Patients with type 2 diabetes need to make a paradigm shift, and their doctors and other health providers can help them, according to AICR nutrition consultant Karen Collins, presenting yesterday at the annual meeting of the American Association of Diabetes Educators.

Type 2 diabetes, heart disease and cancer form a “triad of disease” says Collins. These three diseases share many common risk factors such as obesity, inflammation and insulin resistance, so we can’t think of them in isolation. How patients manage these diseases through lifestyle changes can help each of these diseases and lower risk for all three.

For example, people with type 2 diabetes often focus only on blood sugar control as the way to manage their disease, but that singular focus may not always lead to better overall health. High levels of insulin seem to promote some cancers, so using more and more insulin to manage blood sugar may, in the long run, increase cancer risk.

Health providers who see diabetes patients can help patients by emphasizing the big picture of health. For example, people with type 2 diabetes should know that fat is actually an active tissue in the body that produces substances, some of which can increase risk for other diseases.

The positive message here is that a healthy diet and exercise can make a difference in what happens. Here are Collins suggestions on how health providers and patients with type 2 diabetes can work together.

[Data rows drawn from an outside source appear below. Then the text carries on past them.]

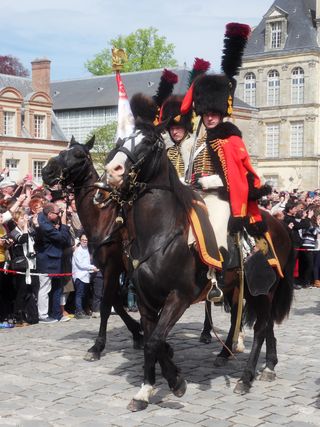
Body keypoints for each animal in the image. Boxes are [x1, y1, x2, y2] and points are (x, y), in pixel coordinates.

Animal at [41, 137, 142, 362]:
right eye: (62, 151)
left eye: (79, 155)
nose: (47, 171)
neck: (103, 218)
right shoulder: (106, 269)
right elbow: (114, 301)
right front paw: (137, 331)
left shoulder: (113, 267)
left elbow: (106, 305)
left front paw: (97, 346)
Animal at [105, 123, 296, 412]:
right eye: (120, 140)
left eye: (148, 141)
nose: (112, 171)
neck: (160, 233)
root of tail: (279, 224)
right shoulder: (145, 300)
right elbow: (154, 341)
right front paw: (147, 389)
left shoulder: (179, 297)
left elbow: (155, 341)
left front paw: (175, 384)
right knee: (265, 325)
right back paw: (267, 366)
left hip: (263, 290)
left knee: (262, 328)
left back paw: (246, 378)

  1. Identify specific strategies to cut 500 calories every day to help with weight loss: for example, look at drink choices, decrease portion sizes or focus on mindless eating.
  2. Put low calorie density eating into practice. Find ways to substitute foods with fewer calories per bite such as vegetables, beans, whole grains and fruit for some foods that have added fats and sugars.
  3. Physical activity gives immediate and daily benefit because each little piece of physical activity helps lower insulin resistance. The American Diabetes Association recommendation is to go no more than 2 consecutive days without exercise for that reason.

The bottom line: patients with type 2 diabetes should expand their vision and your provider should help. By acting early with well-rounded care that includes screening and real life choices, patients can improve their overall health, including better type 2 diabetes management and lower risk for heart disease and cancer.